### EXERCISE REQUIREMENTS
1 – In the note on upcoming exploration, swap "months" for "weeks" and write out the passage starting with "These are the" and going on through "tackling these challenges.".
2 – In one to three sentences, explain what the writer says will lead to expanding on the findings, based on the note on upcoming exploration.
3 – Over what period does the note on upcoming exploration say the core ideas will be explored?

### TEXT UNDER STUDY
══════════════════════════════
These are the core ideas I’m going to be exploring in the coming months. I’ll share my findings and expand on them as I gather more context on the problem, and interact with more users and engineers tackling these challenges.
══════════════════════════════
### EXERCISE DATA
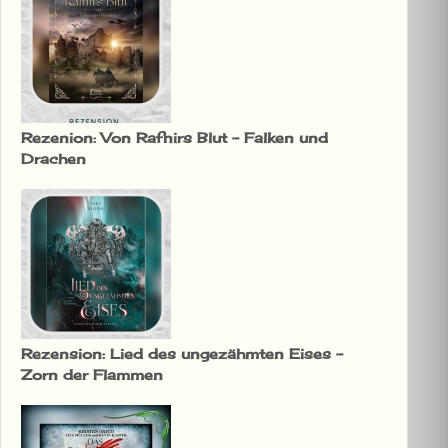
Rezenion: Von Rafnirs Blut – Falken und
Drachen
Rezension: Lied des ungezähmten Eises –
Zorn der Flammen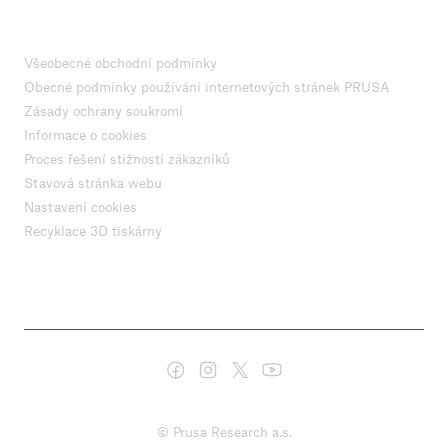
Všeobecné obchodní podmínky
Obecné podmínky používání internetových stránek PRUSA
Zásady ochrany soukromí
Informace o cookies
Proces řešení stížností zákazníků
Stavová stránka webu
Nastavení cookies
Recyklace 3D tiskárny
© Prusa Research a.s.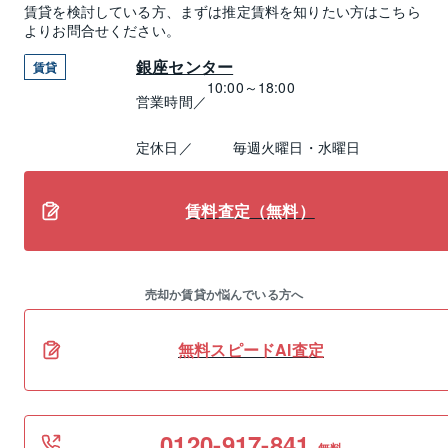
賃貸
を検討している方、まずは推定
賃料
を知りたい方はこちら
よりお問合せください。
銀座センター
賃貸
10:00～18:00
営業時間／
定休日／
毎週火曜日・水曜日
賃料査定（無料）
売却か賃貸か悩んでいる方へ
無料スピードAI査定
0120-917-841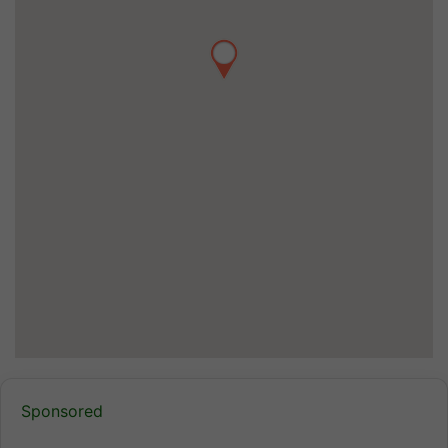
Sponsored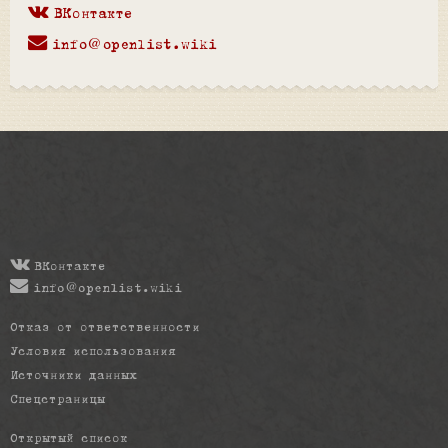
ВКонтакте
info@openlist.wiki
ВКонтакте
info@openlist.wiki
Отказ от ответственности
Условия использования
Источники данных
Спецстраницы
Открытый список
══════════════════════════════
### ANSWERS GIVEN
1 –
These are the core ideas I’m going to be exploring in the coming weeks. I’ll share my findings and expand on them as I gather more context on the problem, and interact with more users and engineers tackling these challenges.

2 – The writer will expand on the findings while gathering more context on the problem. The writer will also do so while interacting with more users and engineers tackling these challenges.

3 – In the coming months.